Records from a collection
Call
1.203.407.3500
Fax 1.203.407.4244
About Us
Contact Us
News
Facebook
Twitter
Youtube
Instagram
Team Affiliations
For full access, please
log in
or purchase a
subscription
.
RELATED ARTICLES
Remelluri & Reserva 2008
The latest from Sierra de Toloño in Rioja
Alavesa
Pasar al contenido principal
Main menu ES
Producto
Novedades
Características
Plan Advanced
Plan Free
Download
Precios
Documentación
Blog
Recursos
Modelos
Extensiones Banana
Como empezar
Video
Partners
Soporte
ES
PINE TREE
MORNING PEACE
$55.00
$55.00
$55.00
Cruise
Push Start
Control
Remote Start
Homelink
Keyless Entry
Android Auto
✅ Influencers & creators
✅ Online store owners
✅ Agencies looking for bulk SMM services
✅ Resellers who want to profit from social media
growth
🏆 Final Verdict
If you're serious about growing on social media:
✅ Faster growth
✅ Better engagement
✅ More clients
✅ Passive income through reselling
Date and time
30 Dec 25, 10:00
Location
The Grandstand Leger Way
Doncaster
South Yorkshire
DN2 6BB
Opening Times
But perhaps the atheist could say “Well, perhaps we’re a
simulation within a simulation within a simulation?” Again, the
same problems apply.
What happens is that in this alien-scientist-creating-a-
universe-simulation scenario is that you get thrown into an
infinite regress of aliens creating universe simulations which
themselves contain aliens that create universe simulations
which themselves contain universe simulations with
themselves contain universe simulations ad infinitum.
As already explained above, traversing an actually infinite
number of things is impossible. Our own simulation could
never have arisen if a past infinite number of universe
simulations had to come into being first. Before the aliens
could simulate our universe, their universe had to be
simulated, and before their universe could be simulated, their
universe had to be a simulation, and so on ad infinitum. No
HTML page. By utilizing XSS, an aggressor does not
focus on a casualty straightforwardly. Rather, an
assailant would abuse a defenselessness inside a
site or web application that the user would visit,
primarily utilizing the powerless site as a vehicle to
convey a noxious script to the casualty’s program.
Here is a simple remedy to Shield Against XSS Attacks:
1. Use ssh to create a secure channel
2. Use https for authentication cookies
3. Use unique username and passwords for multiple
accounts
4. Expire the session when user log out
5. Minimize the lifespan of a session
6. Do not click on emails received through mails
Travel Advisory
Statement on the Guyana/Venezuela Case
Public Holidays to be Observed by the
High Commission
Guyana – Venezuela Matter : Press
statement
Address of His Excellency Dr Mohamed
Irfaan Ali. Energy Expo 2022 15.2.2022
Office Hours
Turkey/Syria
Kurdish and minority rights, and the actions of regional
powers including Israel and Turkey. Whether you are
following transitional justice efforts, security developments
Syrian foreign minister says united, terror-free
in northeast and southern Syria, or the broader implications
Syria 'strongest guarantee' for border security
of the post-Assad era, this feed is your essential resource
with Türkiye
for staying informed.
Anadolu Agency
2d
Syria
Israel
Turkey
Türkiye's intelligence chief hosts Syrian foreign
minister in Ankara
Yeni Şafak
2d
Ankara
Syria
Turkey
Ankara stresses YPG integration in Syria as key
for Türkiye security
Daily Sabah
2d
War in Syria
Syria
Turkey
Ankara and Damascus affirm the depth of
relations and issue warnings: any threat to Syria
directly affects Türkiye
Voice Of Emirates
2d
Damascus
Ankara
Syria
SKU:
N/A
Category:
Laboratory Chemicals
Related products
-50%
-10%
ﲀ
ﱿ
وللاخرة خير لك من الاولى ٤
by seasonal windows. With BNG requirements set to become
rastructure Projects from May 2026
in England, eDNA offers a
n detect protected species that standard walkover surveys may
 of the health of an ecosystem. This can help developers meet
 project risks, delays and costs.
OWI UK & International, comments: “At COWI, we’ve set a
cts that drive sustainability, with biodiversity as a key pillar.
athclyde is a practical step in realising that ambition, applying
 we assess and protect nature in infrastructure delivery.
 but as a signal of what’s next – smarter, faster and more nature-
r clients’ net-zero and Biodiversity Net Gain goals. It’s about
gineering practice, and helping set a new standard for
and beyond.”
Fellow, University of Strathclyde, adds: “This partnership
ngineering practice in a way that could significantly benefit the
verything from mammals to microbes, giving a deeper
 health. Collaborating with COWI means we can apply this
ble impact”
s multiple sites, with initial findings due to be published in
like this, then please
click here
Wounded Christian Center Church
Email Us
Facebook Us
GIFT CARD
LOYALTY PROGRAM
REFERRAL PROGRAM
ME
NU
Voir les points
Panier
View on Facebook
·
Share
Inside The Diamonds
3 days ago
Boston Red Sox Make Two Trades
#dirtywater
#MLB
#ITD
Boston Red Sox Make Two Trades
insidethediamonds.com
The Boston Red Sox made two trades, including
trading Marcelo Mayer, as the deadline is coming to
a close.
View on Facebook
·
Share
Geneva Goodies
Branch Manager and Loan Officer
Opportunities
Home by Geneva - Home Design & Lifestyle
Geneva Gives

### Task brief
Convert every line of the listing above into a Markdown table with the columns "Row" and "Line", leaving out blank lines.

### Expected answer
| Row | Line |
|---|---|
| 1 | Call |
| 2 | 1.203.407.3500 |
| 3 | Fax 1.203.407.4244 |
| 4 | About Us |
| 5 | Contact Us |
| 6 | News |
| 7 | Facebook |
| 8 | Twitter |
| 9 | Youtube |
| 10 | Instagram |
| 11 | Team Affiliations |
| 12 | For full access, please |
| 13 | log in |
| 14 | or purchase a |
| 15 | subscription |
| 16 | . |
| 17 | RELATED ARTICLES |
| 18 | Remelluri & Reserva 2008 |
| 19 | The latest from Sierra de Toloño in Rioja |
| 20 | Alavesa |
| 21 | Pasar al contenido principal |
| 22 | Main menu ES |
| 23 | Producto |
| 24 | Novedades |
| 25 | Características |
| 26 | Plan Advanced |
| 27 | Plan Free |
| 28 | Download |
| 29 | Precios |
| 30 | Documentación |
| 31 | Blog |
| 32 | Recursos |
| 33 | Modelos |
| 34 | Extensiones Banana |
| 35 | Como empezar |
| 36 | Video |
| 37 | Partners |
| 38 | Soporte |
| 39 | ES |
| 40 | PINE TREE |
| 41 | MORNING PEACE |
| 42 | $55.00 |
| 43 | $55.00 |
| 44 | $55.00 |
| 45 | Cruise |
| 46 | Push Start |
| 47 | Control |
| 48 | Remote Start |
| 49 | Homelink |
| 50 | Keyless Entry |
| 51 | Android Auto |
| 52 | ✅ Influencers & creators |
| 53 | ✅ Online store owners |
| 54 | ✅ Agencies looking for bulk SMM services |
| 55 | ✅ Resellers who want to profit from social media |
| 56 | growth |
| 57 | 🏆 Final Verdict |
| 58 | If you're serious about growing on social media: |
| 59 | ✅ Faster growth |
| 60 | ✅ Better engagement |
| 61 | ✅ More clients |
| 62 | ✅ Passive income through reselling |
| 63 | Date and time |
| 64 | 30 Dec 25, 10:00 |
| 65 | Location |
| 66 | The Grandstand Leger Way |
| 67 | Doncaster |
| 68 | South Yorkshire |
| 69 | DN2 6BB |
| 70 | Opening Times |
| 71 | But perhaps the atheist could say “Well, perhaps we’re a |
| 72 | simulation within a simulation within a simulation?” Again, the |
| 73 | same problems apply. |
| 74 | What happens is that in this alien-scientist-creating-a- |
| 75 | universe-simulation scenario is that you get thrown into an |
| 76 | infinite regress of aliens creating universe simulations which |
| 77 | themselves contain aliens that create universe simulations |
| 78 | which themselves contain universe simulations with |
| 79 | themselves contain universe simulations ad infinitum. |
| 80 | As already explained above, traversing an actually infinite |
| 81 | number of things is impossible. Our own simulation could |
| 82 | never have arisen if a past infinite number of universe |
| 83 | simulations had to come into being first. Before the aliens |
| 84 | could simulate our universe, their universe had to be |
| 85 | simulated, and before their universe could be simulated, their |
| 86 | universe had to be a simulation, and so on ad infinitum. No |
| 87 | HTML page. By utilizing XSS, an aggressor does not |
| 88 | focus on a casualty straightforwardly. Rather, an |
| 89 | assailant would abuse a defenselessness inside a |
| 90 | site or web application that the user would visit, |
| 91 | primarily utilizing the powerless site as a vehicle to |
| 92 | convey a noxious script to the casualty’s program. |
| 93 | Here is a simple remedy to Shield Against XSS Attacks: |
| 94 | 1. Use ssh to create a secure channel |
| 95 | 2. Use https for authentication cookies |
| 96 | 3. Use unique username and passwords for multiple |
| 97 | accounts |
| 98 | 4. Expire the session when user log out |
| 99 | 5. Minimize the lifespan of a session |
| 100 | 6. Do not click on emails received through mails |
| 101 | Travel Advisory |
| 102 | Statement on the Guyana/Venezuela Case |
| 103 | Public Holidays to be Observed by the |
| 104 | High Commission |
| 105 | Guyana – Venezuela Matter : Press |
| 106 | statement |
| 107 | Address of His Excellency Dr Mohamed |
| 108 | Irfaan Ali. Energy Expo 2022 15.2.2022 |
| 109 | Office Hours |
| 110 | Turkey/Syria |
| 111 | Kurdish and minority rights, and the actions of regional |
| 112 | powers including Israel and Turkey. Whether you are |
| 113 | following transitional justice efforts, security developments |
| 114 | Syrian foreign minister says united, terror-free |
| 115 | in northeast and southern Syria, or the broader implications |
| 116 | Syria 'strongest guarantee' for border security |
| 117 | of the post-Assad era, this feed is your essential resource |
| 118 | with Türkiye |
| 119 | for staying informed. |
| 120 | Anadolu Agency |
| 121 | 2d |
| 122 | Syria |
| 123 | Israel |
| 124 | Turkey |
| 125 | Türkiye's intelligence chief hosts Syrian foreign |
| 126 | minister in Ankara |
| 127 | Yeni Şafak |
| 128 | 2d |
| 129 | Ankara |
| 130 | Syria |
| 131 | Turkey |
| 132 | Ankara stresses YPG integration in Syria as key |
| 133 | for Türkiye security |
| 134 | Daily Sabah |
| 135 | 2d |
| 136 | War in Syria |
| 137 | Syria |
| 138 | Turkey |
| 139 | Ankara and Damascus affirm the depth of |
| 140 | relations and issue warnings: any threat to Syria |
| 141 | directly affects Türkiye |
| 142 | Voice Of Emirates |
| 143 | 2d |
| 144 | Damascus |
| 145 | Ankara |
| 146 | Syria |
| 147 | SKU: |
| 148 | N/A |
| 149 | Category: |
| 150 | Laboratory Chemicals |
| 151 | Related products |
| 152 | -50% |
| 153 | -10% |
| 154 | ﲀ |
| 155 | ﱿ |
| 156 | وللاخرة خير لك من الاولى ٤ |
| 157 | by seasonal windows. With BNG requirements set to become |
| 158 | rastructure Projects from May 2026 |
| 159 | in England, eDNA offers a |
| 160 | n detect protected species that standard walkover surveys may |
| 161 |  of the health of an ecosystem. This can help developers meet |
| 162 |  project risks, delays and costs. |
| 163 | OWI UK & International, comments: “At COWI, we’ve set a |
| 164 | cts that drive sustainability, with biodiversity as a key pillar. |
| 165 | athclyde is a practical step in realising that ambition, applying |
| 166 |  we assess and protect nature in infrastructure delivery. |
| 167 |  but as a signal of what’s next – smarter, faster and more nature- |
| 168 | r clients’ net-zero and Biodiversity Net Gain goals. It’s about |
| 169 | gineering practice, and helping set a new standard for |
| 170 | and beyond.” |
| 171 | Fellow, University of Strathclyde, adds: “This partnership |
| 172 | ngineering practice in a way that could significantly benefit the |
| 173 | verything from mammals to microbes, giving a deeper |
| 174 |  health. Collaborating with COWI means we can apply this |
| 175 | ble impact” |
| 176 | s multiple sites, with initial findings due to be published in |
| 177 | like this, then please |
| 178 | click here |
| 179 | Wounded Christian Center Church |
| 180 | Email Us |
| 181 | Facebook Us |
| 182 | GIFT CARD |
| 183 | LOYALTY PROGRAM |
| 184 | REFERRAL PROGRAM |
| 185 | ME |
| 186 | NU |
| 187 | Voir les points |
| 188 | Panier |
| 189 | View on Facebook |
| 190 | · |
| 191 | Share |
| 192 | Inside The Diamonds |
| 193 | 3 days ago |
| 194 | Boston Red Sox Make Two Trades |
| 195 | #dirtywater |
| 196 | #MLB |
| 197 | #ITD |
| 198 | Boston Red Sox Make Two Trades |
| 199 | insidethediamonds.com |
| 200 | The Boston Red Sox made two trades, including |
| 201 | trading Marcelo Mayer, as the deadline is coming to |
| 202 | a close. |
| 203 | View on Facebook |
| 204 | · |
| 205 | Share |
| 206 | Geneva Goodies |
| 207 | Branch Manager and Loan Officer |
| 208 | Opportunities |
| 209 | Home by Geneva - Home Design & Lifestyle |
| 210 | Geneva Gives |